- Born: 10 May 1908 Johannesburg, Transvaal Colony
- Died: 9 September 2001 (aged 93) England
- Education: University of Cape Town; St Mary's Hospital Medical School;
- Occupations: Consultant obstetrician and gynaecologist
- Known for: Worked with Sir Alexander Fleming on penicillin
- Spouse: Joan Jarché ​ ​(m. 1943; died 1992)​
- Children: 3, including John and David
- Relatives: James Jarché (father-in-law)

= Jack Suchet =

English consultant obstetrician and gynaecologist (1908–2001)

Jack Suchet (10 May 1908 - 9 September 2001) was an English consultant obstetrician and gynaecologist, who carried out research on the use of penicillin in the treatment of venereal disease with Sir Alexander Fleming in London. He was the father of television news journalist John Suchet and actor David Suchet.

==Early life==
Suchet was born in Johannesburg, South Africa, in 1908 to Isidor Suchedowitz, a Lithuanian Jewish immigrant from Memel.
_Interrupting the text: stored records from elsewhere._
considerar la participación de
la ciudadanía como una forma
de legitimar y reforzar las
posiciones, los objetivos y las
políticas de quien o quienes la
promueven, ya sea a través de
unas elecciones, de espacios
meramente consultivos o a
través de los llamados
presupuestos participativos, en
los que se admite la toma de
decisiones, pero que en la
His father, who had changed the family surname from Suchedowitz to Suchet, wanted Jack to go into business, and he studied Business Administration at the University of Cape Town in South Africa.

Suchet emigrated from South Africa to England in 1932.
He had to struggle initially, and he sold ice creams at Paddington Station, sold his own blood, played bridge for money, and carried out doping tests on greyhounds' saliva. The game of bridge remained his hobby of choice even in his retirement.
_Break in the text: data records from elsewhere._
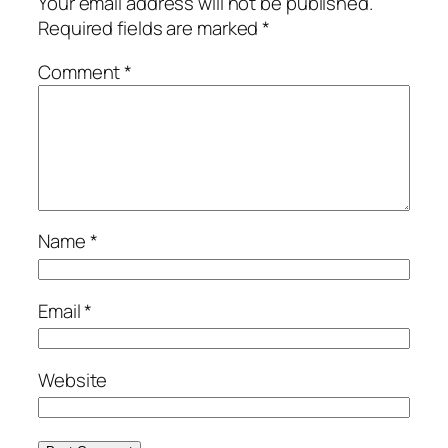
Your email address will not be published.
Required fields are marked
*
Comment
*
Name
*
Email
*
Website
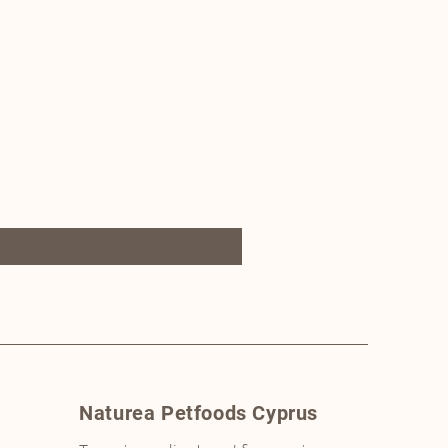
Naturea Petfoods Cyprus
In 1933 Suchet started training as a medical student at St Mary's Hospital Medical School (the school is now part of Imperial College London). After being a junior doctor, he chose to specialise in obstetrics and gynaecology.

==Career==
Suchet worked at St Mary's Hospital in the department of obstetrics, and later as director of the department of venereology. During World War II, he worked with Sir Alexander Fleming on the use of penicillin for the treatment of venereal disease. He also worked with the Royal Army Medical Corps and later returned to St Mary's. In 1953, he became a consultant and started practice on Harley Street, as well as working in East London hospitals.

==Personal life==
In 1943, Suchet married Joan Jarché, daughter of Fleet Street photographer James Jarché. They had three sons: Peter Suchet; John Suchet, the newsreader; and David Suchet, the actor. He was an atheist.